The legend* has altered in the retelling, from a slip found in Robert E. Howard's wallet after his suicide in June 1936, to it being the last thing Howard typed on his typewriter before going out to his car where he shot himself in the head. The couplet is now legendary:
All fled, all done, so lift me on the pyre;
The feast is over and the lamps expire.
Rusty Burke published an article "All Fled, All Done" in The Dark Man: The Journal of Robert E. Howard Studies (Winter 2001), in which he identified Howard's source for the final line of the couplet, a poem titled "The House of Cæsar" by Viola Garvin, which appeared in a poetry anthology Songs of Adventure (1926), edited by Robert Frothingham.  Each of the five stanzas of the poem ends with the line "The Feast is over and the lamps expire!"

Songs of Adventure 1928
Burke also notes that L. Sprague de Camp's assertion in 1966 that the second line of the couplet "seems to be a paraphrase" of a line in the poem "Non Sum Qualis Eram Bonae Sub Regno Cynarae" by Ernest Dowson became a statement of fact in de Camp's 1975 The Miscast Barbarian. However, Burke notes that others have thought that Howard would not have found many affinities in Dowson's verse, despite the repetition of the line "the feast is over and the lamps expire." 

Burke also looked into the author Viola Garvin, and found two candidates, Viola Gerard Garvin and Viola (Taylor) Garvin.  Burke suggests the first as the author of the poem "The House of Cæsar" for Viola Gerard Garvin published a single volume of verse, Dedication (1928).  Alas, Burke picked the wrong Garvin.

Viola Gerard Garvin (1898-1969) and Viola (Taylor) Garvin (1883-1959) were related by marriage.  Viola Gerard Garvin was the eldest daughter of James Louis Garvin (1868-1947), famous as a London newspaper editor, by his first wife.  And Viola Taylor was James Louis Garvin's second wife, the marriage occurring in 1921, and thus step-mother to (the adult) Viola Gerard Garvin.  The details of their lives and writings are given in entries at my Lesser-Known Writers blog. Click here for Viola Gerard Garvin, and click here for Viola (Taylor) Garvin, who after her marriage wrote as Mrs.

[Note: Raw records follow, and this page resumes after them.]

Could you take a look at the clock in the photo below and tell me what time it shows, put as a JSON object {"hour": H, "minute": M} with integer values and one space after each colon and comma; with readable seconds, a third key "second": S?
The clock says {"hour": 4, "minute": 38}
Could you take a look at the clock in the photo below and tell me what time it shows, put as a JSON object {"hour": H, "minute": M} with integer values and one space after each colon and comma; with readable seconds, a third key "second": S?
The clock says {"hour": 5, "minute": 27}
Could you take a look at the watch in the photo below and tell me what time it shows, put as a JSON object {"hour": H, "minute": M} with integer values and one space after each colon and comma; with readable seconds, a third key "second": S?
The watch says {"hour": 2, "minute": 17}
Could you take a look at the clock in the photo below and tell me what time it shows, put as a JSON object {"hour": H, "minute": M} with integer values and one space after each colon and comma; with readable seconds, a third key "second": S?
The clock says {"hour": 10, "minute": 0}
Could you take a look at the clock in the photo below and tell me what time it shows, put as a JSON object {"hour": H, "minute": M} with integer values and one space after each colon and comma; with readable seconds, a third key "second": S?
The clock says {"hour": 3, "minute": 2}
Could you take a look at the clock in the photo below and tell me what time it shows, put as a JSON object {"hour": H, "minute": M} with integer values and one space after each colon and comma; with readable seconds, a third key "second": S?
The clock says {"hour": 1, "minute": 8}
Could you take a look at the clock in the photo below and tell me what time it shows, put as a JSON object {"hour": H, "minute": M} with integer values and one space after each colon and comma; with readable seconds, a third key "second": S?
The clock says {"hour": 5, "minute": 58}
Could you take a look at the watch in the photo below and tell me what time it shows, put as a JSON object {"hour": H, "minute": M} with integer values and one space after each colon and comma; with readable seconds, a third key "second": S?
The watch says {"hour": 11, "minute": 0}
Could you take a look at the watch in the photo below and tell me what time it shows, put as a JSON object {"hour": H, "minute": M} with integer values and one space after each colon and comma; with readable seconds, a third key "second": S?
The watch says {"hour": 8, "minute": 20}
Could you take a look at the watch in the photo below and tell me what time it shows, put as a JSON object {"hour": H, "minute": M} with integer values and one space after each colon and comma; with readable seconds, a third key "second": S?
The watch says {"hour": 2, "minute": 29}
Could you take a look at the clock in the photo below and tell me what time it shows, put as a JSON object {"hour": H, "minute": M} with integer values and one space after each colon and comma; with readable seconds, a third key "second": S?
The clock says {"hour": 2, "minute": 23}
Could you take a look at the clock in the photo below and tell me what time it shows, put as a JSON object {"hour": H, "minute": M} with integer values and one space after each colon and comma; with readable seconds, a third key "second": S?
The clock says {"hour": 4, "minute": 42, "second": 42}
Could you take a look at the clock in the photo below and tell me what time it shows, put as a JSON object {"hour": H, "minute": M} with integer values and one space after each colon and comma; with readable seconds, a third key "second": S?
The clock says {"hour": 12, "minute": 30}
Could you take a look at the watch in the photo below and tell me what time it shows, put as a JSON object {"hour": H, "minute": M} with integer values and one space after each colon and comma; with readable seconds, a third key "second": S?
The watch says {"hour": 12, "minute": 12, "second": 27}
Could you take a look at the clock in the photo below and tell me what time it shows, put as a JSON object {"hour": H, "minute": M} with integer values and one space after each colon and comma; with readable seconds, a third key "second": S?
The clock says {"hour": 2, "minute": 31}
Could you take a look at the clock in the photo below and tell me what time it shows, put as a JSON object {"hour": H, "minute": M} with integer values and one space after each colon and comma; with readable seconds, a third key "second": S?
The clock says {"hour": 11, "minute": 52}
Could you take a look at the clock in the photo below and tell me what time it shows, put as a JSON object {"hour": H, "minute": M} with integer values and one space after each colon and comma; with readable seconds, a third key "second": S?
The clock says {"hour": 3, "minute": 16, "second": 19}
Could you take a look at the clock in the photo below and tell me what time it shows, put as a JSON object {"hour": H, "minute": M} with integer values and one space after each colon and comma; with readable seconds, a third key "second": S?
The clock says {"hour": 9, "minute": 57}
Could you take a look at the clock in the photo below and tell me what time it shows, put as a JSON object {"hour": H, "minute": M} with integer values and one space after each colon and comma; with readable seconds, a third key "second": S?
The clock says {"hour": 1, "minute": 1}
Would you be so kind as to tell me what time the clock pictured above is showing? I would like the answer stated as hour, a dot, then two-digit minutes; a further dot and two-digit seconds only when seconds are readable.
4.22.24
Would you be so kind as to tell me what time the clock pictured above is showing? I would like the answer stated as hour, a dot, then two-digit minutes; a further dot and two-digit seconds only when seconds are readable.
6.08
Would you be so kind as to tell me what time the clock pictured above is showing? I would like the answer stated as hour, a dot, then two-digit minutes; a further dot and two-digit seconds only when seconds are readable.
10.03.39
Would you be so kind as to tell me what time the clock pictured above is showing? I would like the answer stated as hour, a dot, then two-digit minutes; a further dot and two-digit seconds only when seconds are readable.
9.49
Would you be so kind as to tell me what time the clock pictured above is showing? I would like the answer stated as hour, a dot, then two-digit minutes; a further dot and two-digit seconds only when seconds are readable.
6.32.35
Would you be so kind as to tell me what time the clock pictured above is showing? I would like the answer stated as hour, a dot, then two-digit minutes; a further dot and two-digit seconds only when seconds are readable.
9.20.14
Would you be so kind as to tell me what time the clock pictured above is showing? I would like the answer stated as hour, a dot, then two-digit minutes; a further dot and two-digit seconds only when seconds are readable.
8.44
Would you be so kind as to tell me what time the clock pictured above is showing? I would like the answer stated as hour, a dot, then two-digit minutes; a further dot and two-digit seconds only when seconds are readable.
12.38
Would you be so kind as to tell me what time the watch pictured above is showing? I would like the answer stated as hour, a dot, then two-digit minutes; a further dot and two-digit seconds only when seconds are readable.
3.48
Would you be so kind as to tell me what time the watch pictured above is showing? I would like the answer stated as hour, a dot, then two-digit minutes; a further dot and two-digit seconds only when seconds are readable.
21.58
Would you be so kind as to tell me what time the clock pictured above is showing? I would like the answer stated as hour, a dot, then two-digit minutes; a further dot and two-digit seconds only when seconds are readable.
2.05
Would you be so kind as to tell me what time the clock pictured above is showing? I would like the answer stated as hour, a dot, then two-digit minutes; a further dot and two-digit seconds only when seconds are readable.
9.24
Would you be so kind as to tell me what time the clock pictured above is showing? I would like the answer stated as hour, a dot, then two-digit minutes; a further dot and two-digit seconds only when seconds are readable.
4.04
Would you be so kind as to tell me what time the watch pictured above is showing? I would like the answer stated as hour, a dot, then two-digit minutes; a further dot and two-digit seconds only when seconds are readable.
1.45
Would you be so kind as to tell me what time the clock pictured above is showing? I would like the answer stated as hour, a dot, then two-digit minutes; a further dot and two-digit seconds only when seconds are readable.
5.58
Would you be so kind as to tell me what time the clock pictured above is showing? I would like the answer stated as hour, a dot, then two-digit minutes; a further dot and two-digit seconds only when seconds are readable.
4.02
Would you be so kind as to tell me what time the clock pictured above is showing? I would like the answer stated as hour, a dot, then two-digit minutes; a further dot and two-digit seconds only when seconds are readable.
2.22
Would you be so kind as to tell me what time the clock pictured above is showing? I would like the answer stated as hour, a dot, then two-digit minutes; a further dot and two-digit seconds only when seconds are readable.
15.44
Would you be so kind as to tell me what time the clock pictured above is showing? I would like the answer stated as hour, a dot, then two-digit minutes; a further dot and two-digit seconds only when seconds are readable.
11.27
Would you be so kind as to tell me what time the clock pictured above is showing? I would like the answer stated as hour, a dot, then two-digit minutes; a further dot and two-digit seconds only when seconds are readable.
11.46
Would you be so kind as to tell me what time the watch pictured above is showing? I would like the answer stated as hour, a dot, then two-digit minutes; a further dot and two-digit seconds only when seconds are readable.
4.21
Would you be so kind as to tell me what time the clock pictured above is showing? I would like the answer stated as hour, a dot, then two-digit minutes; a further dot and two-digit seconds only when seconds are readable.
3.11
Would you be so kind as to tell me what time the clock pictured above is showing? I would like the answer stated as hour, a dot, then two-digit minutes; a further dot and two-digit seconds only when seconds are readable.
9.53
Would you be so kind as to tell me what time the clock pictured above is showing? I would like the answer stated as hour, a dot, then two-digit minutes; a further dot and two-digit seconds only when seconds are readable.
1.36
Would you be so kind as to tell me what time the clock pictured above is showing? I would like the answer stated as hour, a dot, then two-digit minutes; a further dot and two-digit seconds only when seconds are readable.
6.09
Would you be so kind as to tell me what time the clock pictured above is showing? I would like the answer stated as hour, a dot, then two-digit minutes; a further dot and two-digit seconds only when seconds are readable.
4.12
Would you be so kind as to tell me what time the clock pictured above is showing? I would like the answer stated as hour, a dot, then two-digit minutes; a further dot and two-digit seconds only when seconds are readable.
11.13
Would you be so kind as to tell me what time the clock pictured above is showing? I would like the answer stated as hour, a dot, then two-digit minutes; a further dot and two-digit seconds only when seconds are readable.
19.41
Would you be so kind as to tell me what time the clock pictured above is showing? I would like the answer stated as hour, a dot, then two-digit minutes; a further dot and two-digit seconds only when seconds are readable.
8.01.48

J.L. Garvin. 

The poem "The House of Cæsar" appears in her book Corn in Egypt (1926), as the final item in the collection.  Here Mrs. Garvin gives the Dowson line as epigraph at the beginning of the poem, thus showing that she had the Dowson poem firmly in mind when writing her poem; and that Howard had no necessity to have known it. (The Dowson line does not appear in the reprint of the poem in Songs of Adventure.)

The appearance of  "The House of Cæsar" in Corn in Egypt is credited to "1906" and from the acknowledgements, I suspect it appeared in The Westminster Gazette. I present a scan of this version below. The earliest known reprint of the poem comes from Amphora: A Collection of Prose and Verse Chosen by the Editor of The Bibelot (1912).  I add a scan of that appearance at bottom.

Corn in Egypt 1926

Amphora 1912

*Rusty Burke has discussed the evolution of the suicide note story in "The Note" in The Cimmerian, volume 3 no. 1 (January 2006), pp. 5-11.